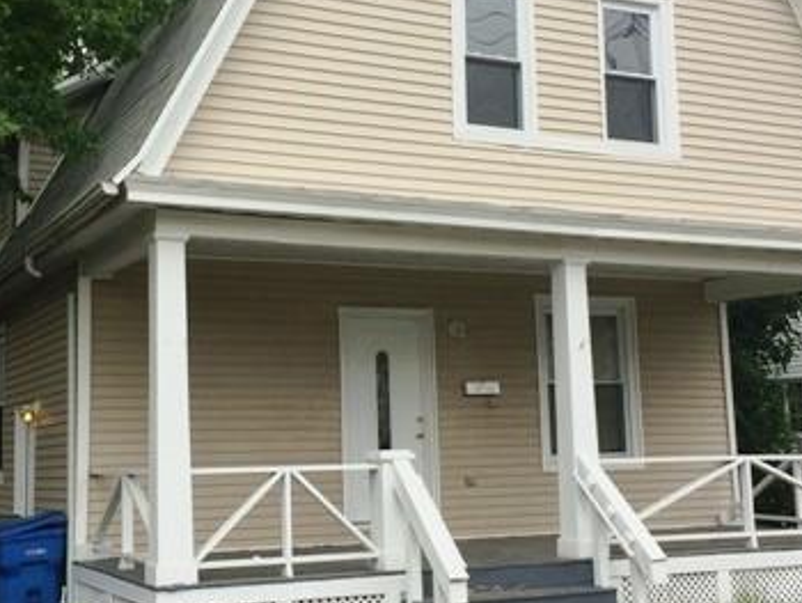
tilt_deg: +7.5
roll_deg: +1.5
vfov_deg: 27.6
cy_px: 300
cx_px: 323
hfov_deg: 36.0
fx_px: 1229
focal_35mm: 53
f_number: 2.2
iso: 32
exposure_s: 1/1414
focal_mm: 4.15
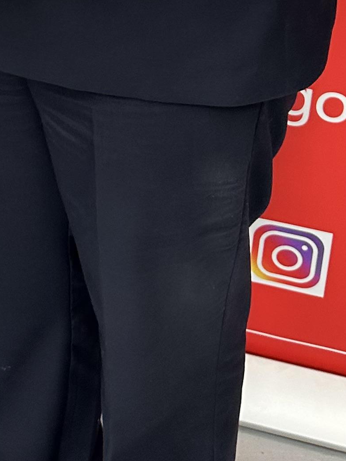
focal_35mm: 93
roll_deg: -3.0
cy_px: -302
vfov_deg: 17.9
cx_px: -100
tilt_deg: -18.6
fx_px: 1240
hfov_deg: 15.2
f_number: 1.78
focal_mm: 6.86
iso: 100
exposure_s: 1/100
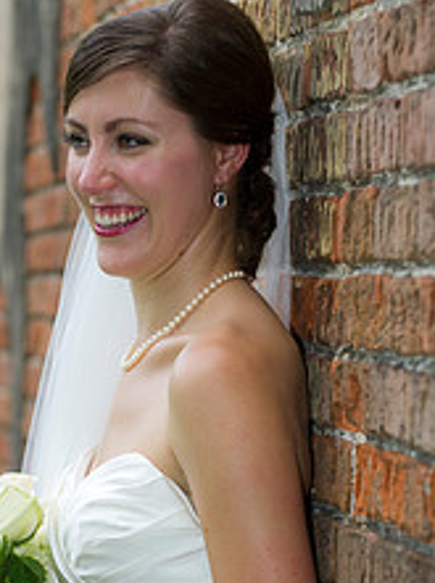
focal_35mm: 245
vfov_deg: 8.1
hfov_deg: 6.0
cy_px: 491
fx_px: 4117
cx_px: 99
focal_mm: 125
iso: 400
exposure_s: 1/250
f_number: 4
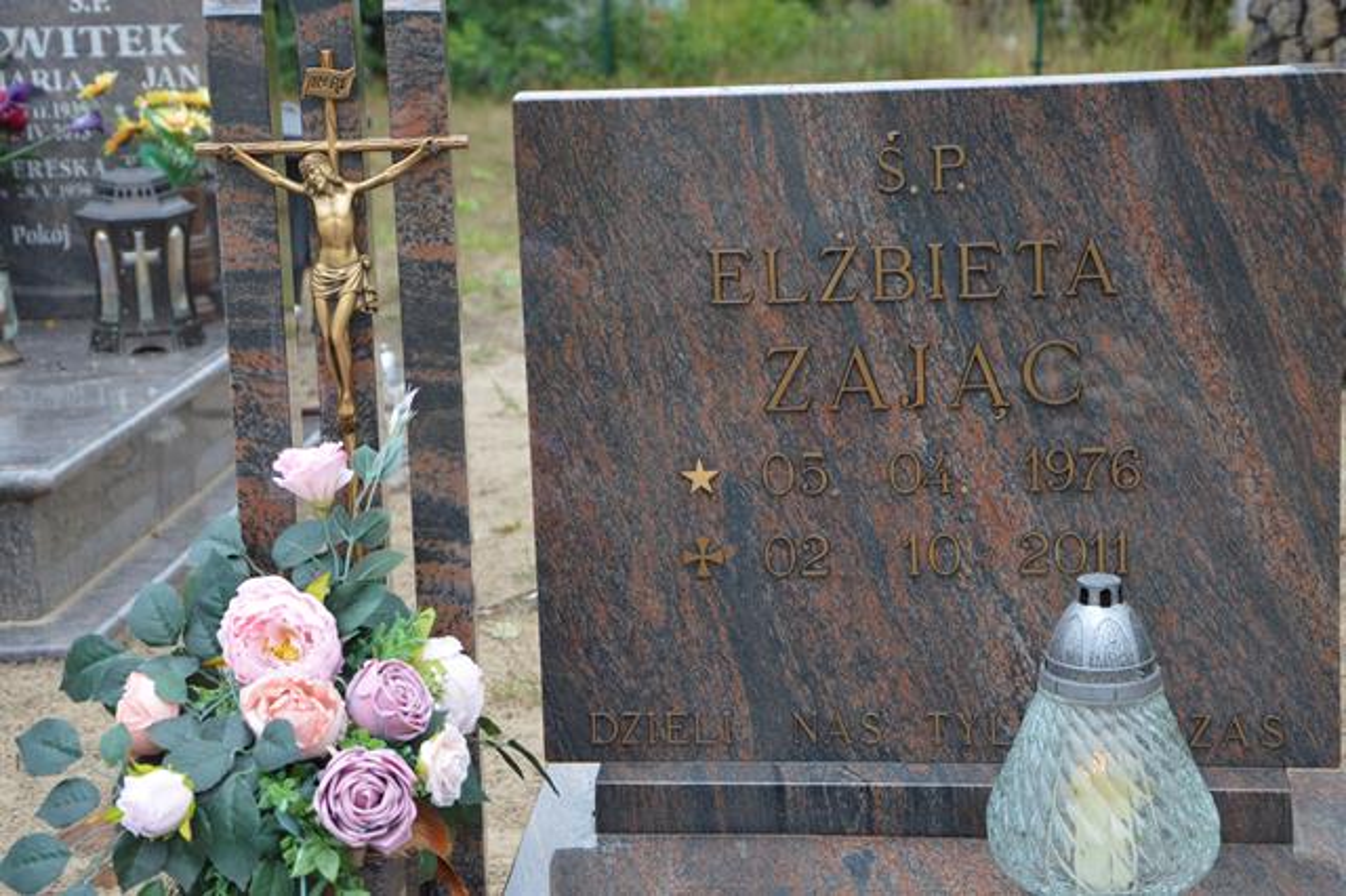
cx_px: 673
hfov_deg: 23.4
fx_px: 3251
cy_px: 448
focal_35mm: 87
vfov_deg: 15.7
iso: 220
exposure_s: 1/125
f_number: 5.6
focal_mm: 58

Work to complete
Retype word for word the span of lines above that begins with the line containing "vfov_deg: 8.1" and ends with the last line of the records; skip all pictures.

Task result
vfov_deg: 8.1
hfov_deg: 6.0
cy_px: 491
fx_px: 4117
cx_px: 99
focal_mm: 125
iso: 400
exposure_s: 1/250
f_number: 4
cx_px: 673
hfov_deg: 23.4
fx_px: 3251
cy_px: 448
focal_35mm: 87
vfov_deg: 15.7
iso: 220
exposure_s: 1/125
f_number: 5.6
focal_mm: 58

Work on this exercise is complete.